Then this is the class Critic.

class Critic(nn.Module):
    def __init__(self, state_dim, action_dim):
        super(Critic, self).__init__()
        self.device = torch.device("cuda" if torch.cuda.is_available() else "cpu")
        # Critic network architecture
        self.w1_s = nn.Parameter(torch.randn(state_dim, 64))
        self.w1_a = nn.Parameter(torch.randn(action_dim, 64))

        self.fc = nn.Linear(64, 1)

    def forward(self, state, action):        
        state = state.to(self.device)
        action = action.to(self.device)
        # Forward pass of the critic network
        x_state = torch.matmul(state, self.w1_s)
        x_action = torch.matmul(action, self.w1_a)
        x = torch.relu(x_state + x_action)
        q_value = self.fc(x)
        
        return q_value

The following is my training process:
(1 episode is equals to 5000 time_slot)
choose_action() in ddpg.py (every time_slot) → choose_action() in meta.py (every time_slot) → [after 1 episode] learn() in meta.py (every 500 time_slot) → [after 2 episode] leran() in ddpg.py (every 500 time_slot)
The program fail when entering leran() in ddpg.py.

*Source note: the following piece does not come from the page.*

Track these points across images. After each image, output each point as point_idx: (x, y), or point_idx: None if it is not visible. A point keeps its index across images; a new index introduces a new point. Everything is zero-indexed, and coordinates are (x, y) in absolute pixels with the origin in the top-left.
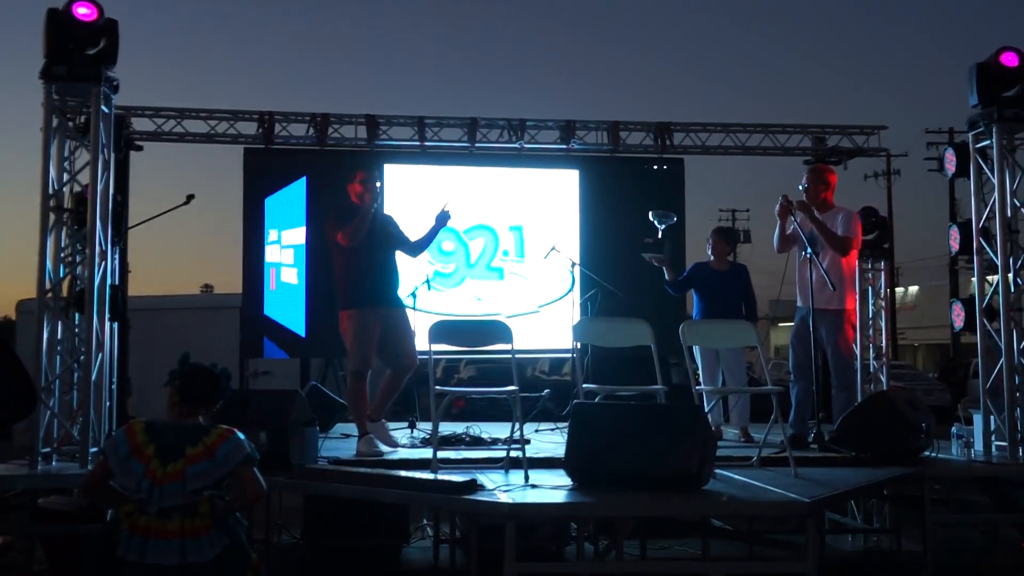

And this is my code of choose_action():

def choose_action(self, state, state_mcs):
        if torch.cuda.is_available():
            state = state.to(self.device)
            state_mcs = state_mcs.to(self.device)
        
        self.state_concatenate = torch.cat((state, state_mcs))
        
        action = self.actor(self.state_concatenate)  # Forward pass through the actor network
        return action

Best regards,
Ning